JOUW OPDRACHTEN:
a - Noem alle verschillende datums die in de uitspraak van de Centrale Raad van Beroep voorkomen. Vermeld elke datum één keer.
b - Schrijf een vervolg op de uitspraak van de Centrale Raad van Beroep, te beginnen na de zin "Gedaagde heeft een verweerschrift ingediend."

FRAGMENT UIT BRON:
============

ECLI:NL:CRVB:2005:AT7833

Centrale Raad van Beroep

Datum uitspraak
9 juni 2005
Publicatiedatum
4 april 2013
Zaaknummer
04/4246 ALGEM
Instantie
Centrale Raad van Beroep
Type
Uitspraak
Rechtsgebied
Bestuursrecht; Socialezekerheidsrecht
Procedures
  • Hoger beroep
Rechters
  • R.C. Stam
  • M.C.M. van Laar
  • C.P.M. van de Kerkhof
Vindplaatsen
  • Rechtspraak.nl
AI samenvatting door LexboostAutomatisch gegenereerd

Beoordeling van de arbeidsverhouding van een schoonzoon binnen een vennootschap onder firma

In deze zaak heeft de Centrale Raad van Beroep op 9 juni 2005 uitspraak gedaan in hoger beroep over de arbeidsverhouding van de schoonzoon van de vennoten van een snackbar. Appellante, vertegenwoordigd door G. van den Oever, heeft hoger beroep ingesteld tegen een eerdere uitspraak van de rechtbank Zwolle, die het beroep tegen een besluit van het Uitvoeringsinstituut werknemersverzekeringen ongegrond had verklaard. Het geschil draait om de vraag of de werkzaamheden van de schoonzoon in een arbeidsverhouding vielen die verplichte verzekering onder de sociale werknemersverzekeringswetten met zich meebracht.

De Raad heeft vastgesteld dat de schoonzoon van de vennoten, die van 1 mei 2000 tot 14 juni 2001 in de snackbar werkzaam was, niet als vennoot kan worden beschouwd. De rechtbank oordeelde dat er geen bewijs was dat de schoonzoon deel uitmaakte van de vennootschap, en dat alle elementen voor een privaatrechtelijke dienstbetrekking aanwezig waren. Appellante betwistte dit en stelde dat er sprake was van gezamenlijk ondernemerschap, maar de Raad oordeelde dat deze stelling niet aannemelijk was gemaakt.

De Raad bevestigde het oordeel van de rechtbank dat de familieband tussen de schoonzoon en de vennoten niet in de weg staat aan het bestaan van een dienstbetrekking. De Raad concludeerde dat de omstandigheden waaronder de schoonzoon werkte niet wezenlijk verschilden van die van een buitenstaander, en dat de hoogte van de beloning en de arbeidsvoorwaarden niet ongebruikelijk waren. Daarom werd het hoger beroep afgewezen en de eerdere uitspraak bevestigd, zonder veroordeling in proceskosten.

Uitspraak

04/4246 ALGEM
U I T S P R A A K
in het geding tussen:
[appellante], gevestigd te [vestigingsplaats], appellante,
en
de Raad van bestuur van het Uitvoeringsinstituut werknemersverzekeringen, gedaagde.
I. ONTSTAAN EN LOOP VAN HET GEDING
Namens appellante heeft G. van den Oever, verbonden aan Berk Accountants en Belastingadviseurs te Kampen, op bij aanvullend beroepschrift aangevoerde gronden hoger beroep ingesteld tegen de tussen partijen op 7 juli 2004 onder kenmerk 03/917 door de rechtbank te Zwolle gegeven uitspraak.
Gedaagde heeft een verweerschrift ingediend.

============

Gegevens voor grafiekbegrip:
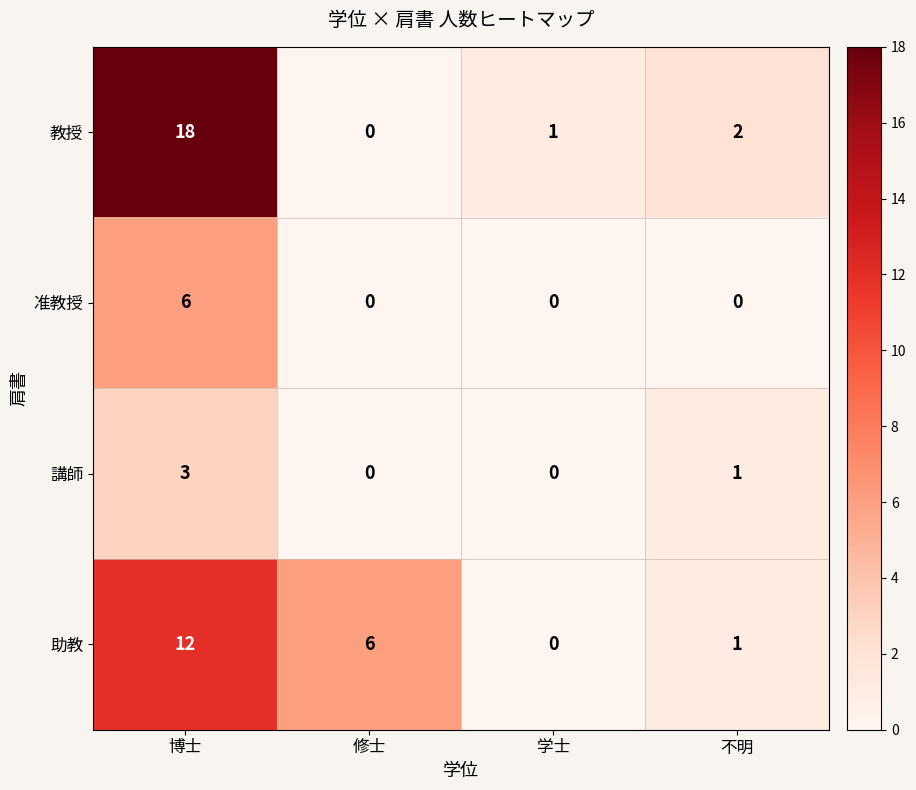

At how many categories does at least one series exceed 13?

1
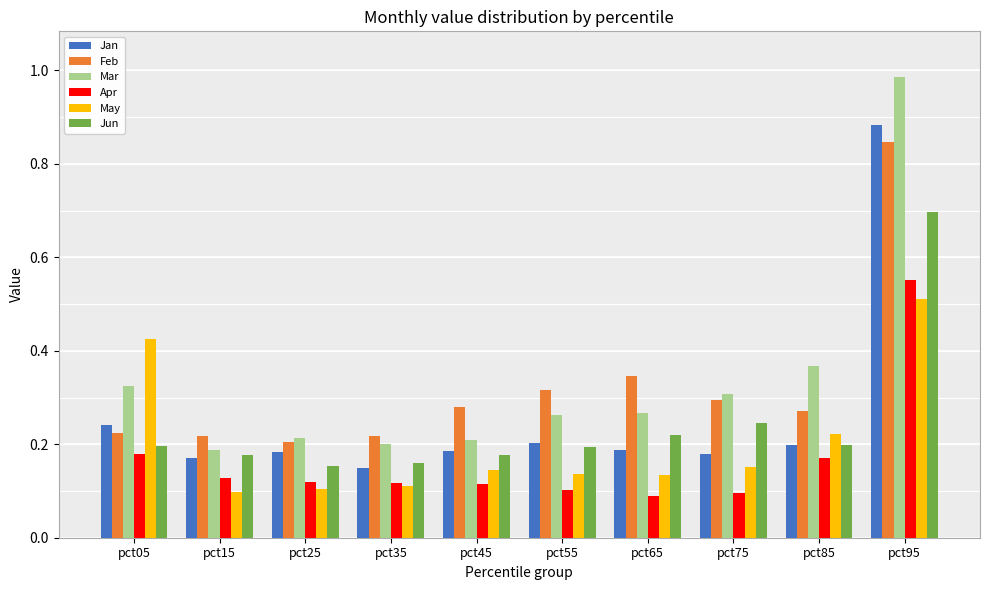

Which series has the largest range (max minus min)?

Mar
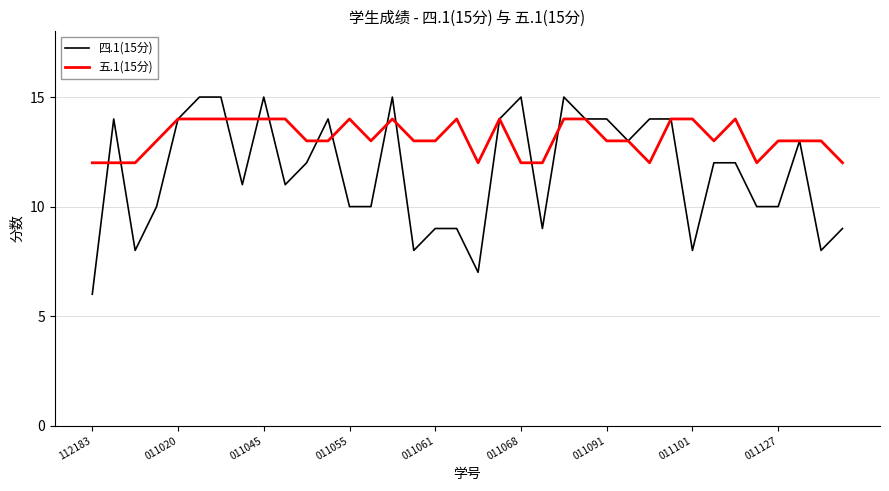

Reading right to left, what are all the values shown in this chart?

四.1(15分): 9	8	13	10	10	12	12	8	14	14	13	14	14	15	9	15	14	7	9	9	8	15	10	10	14	12	11	15	11	15	15	14	10	8	14	6
五.1(15分): 12	13	13	13	12	14	13	14	14	12	13	13	14	14	12	12	14	12	14	13	13	14	13	14	13	13	14	14	14	14	14	14	13	12	12	12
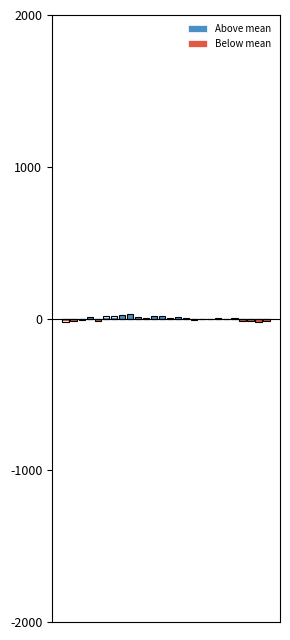

Which series has the widest spread of values?

Above mean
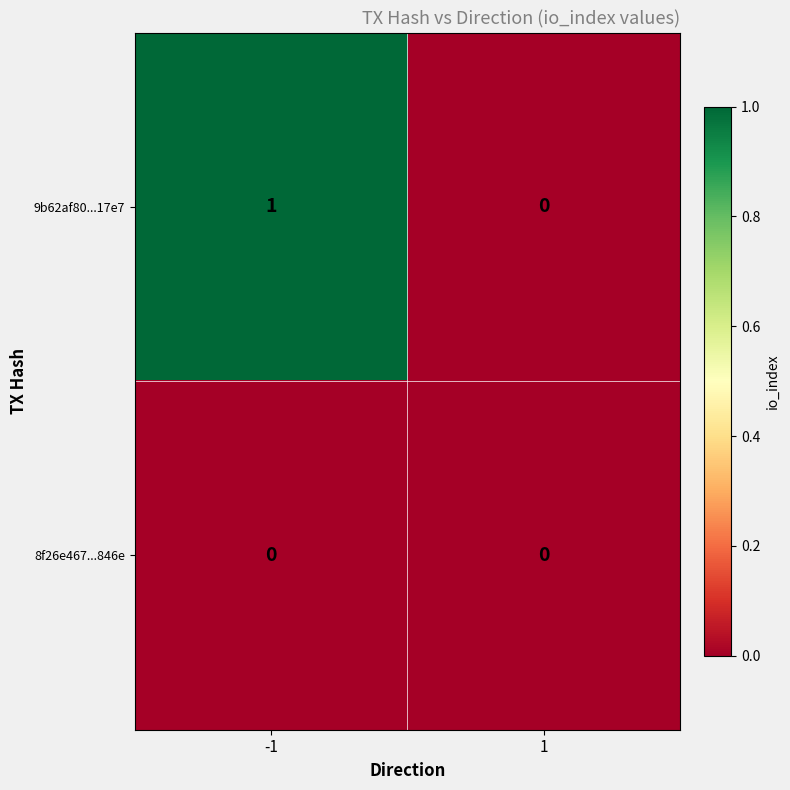

Rank the series by their maximum value, from highest to lowest.

9b62af80...17e7, 8f26e467...846e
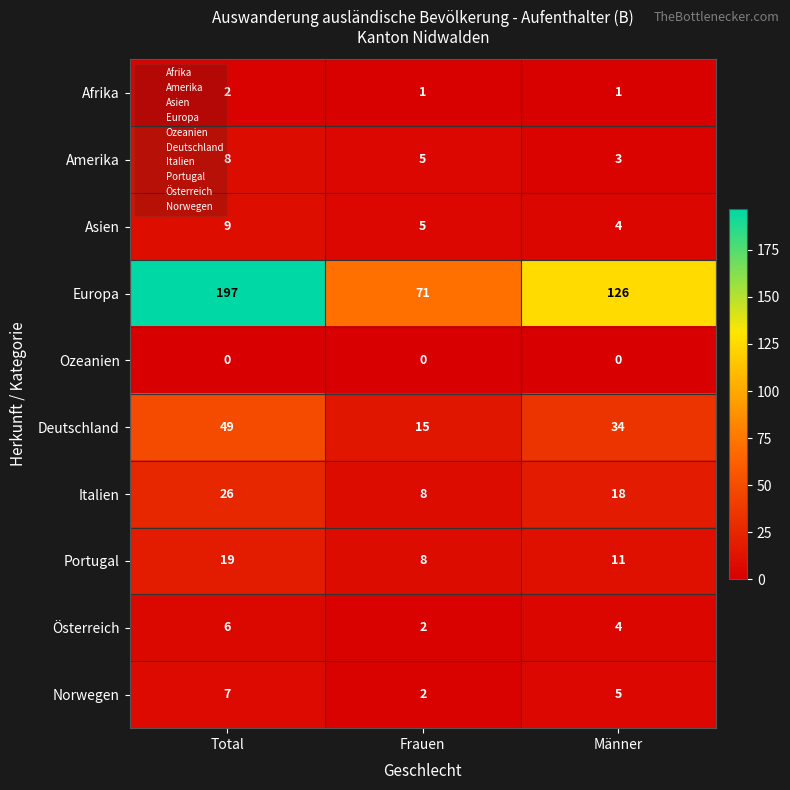

How many series are shown in this chart?

10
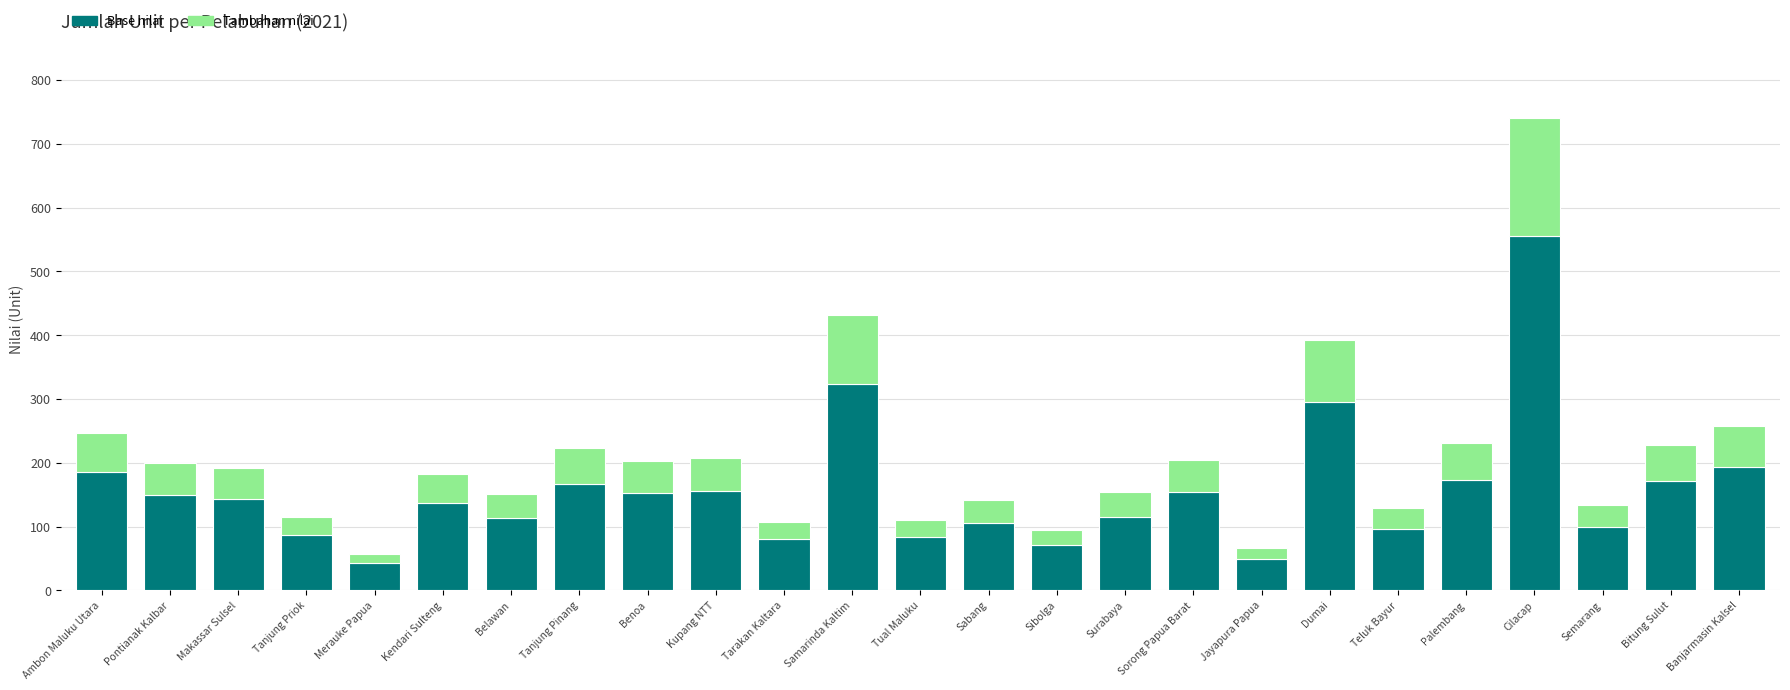

At which category is the sum across all series the highest?

Cilacap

============

ANTWOORDEN PER OPDRACHT:
a -
9 juni 2005
4 april 2013
1 mei 2000
14 juni 2001
7 juli 2004

b -
De zaak is behandeld ter zitting van de Raad, gehouden op 12 mei 2005, waar appellante zich heeft laten vertegenwoordigen door haar gemachtigde G. van den Oever en waar gedaagde met voorafgaande kennisgeving niet is verschenen.
II. MOTIVERING
De heer en mevrouw [vennoten] waren, ten tijde van belang, de in het handelsregister ingeschreven vennoten van appellante. Per 1 januari 1997 is appellante begonnen met de verkoop van snacks vanuit een mobiele snackwagen. Vanaf 1 augustus 1999 exploiteert zij daarnaast ook een vast verkooppunt in de vorm van een snackbar. Van 1 mei 2000 tot en met 14 juni 2001 is [schoonzoon], de toenmalige schoonzoon van de heer en mevrouw [vennoten], in de snackbar werkzaam geweest. Gedaagde heeft met zijn besluit van 16 juni 2003 zijn primaire besluit gehandhaafd, inhoudende dat [schoonzoon] zijn werkzaamheden heeft verricht in een arbeidsverhouding die verplichte verzekering ingevolge de sociale werknemersverzekeringswetten met zich meebracht, namelijk primair op grond van artikel 3 van die wetten (privaatrechtelijke dienstbetrekking) en subsidiair op grond van artikel 5 van die wetten.
De rechtbank heeft appellantes beroep tegen het besluit van 16 juni 2003 ongegrond verklaard. Zij heeft in de aangevallen uitspraak overwogen dat er niet van kan worden uitgegaan dat [schoonzoon] per 1 mei 2000 deel is gaan uitmaken van de vennootschap. [schoonzoon] kan daarom niet als vennoot van appellante worden beschouwd. Voorts zijn naar haar oordeel alle voor het bestaan van een privaatrechtelijke dienstbetrekking noodzakelijke elementen aanwezig. De destijds tussen de vennoten van appellante en [schoonzoon] bestaande familieverhouding staat volgens de rechtbank niet aan het aannemen van een dienstbetrekking in de weg.
Appellante heeft de juistheid van deze uitspraak bestreden. Zij stelt zich allereerst op het standpunt dat er sprake was van gezamenlijk ondernemerschap omdat [schoonzoon] medefirmant was in de vennootschap. De omstandigheid dat een vennootschapsakte ontbrak en dat [schoonzoon] niet als vennoot was ingeschreven in het handelsregister doet hieraan volgens haar niet af. Subsidiair voert appellante aan dat de arbeidsverhouding zodanig werd beheerst door de bestaande familiebetrekking dat van een gezagsverhouding en van een dienstbetrekking niet kan worden gesproken.
De Raad deelt het oordeel van de rechtbank en kan zich in grote lijnen verenigen met hetgeen de rechtbank heeft overwogen. Daaraan voegt hij nog het volgende toe.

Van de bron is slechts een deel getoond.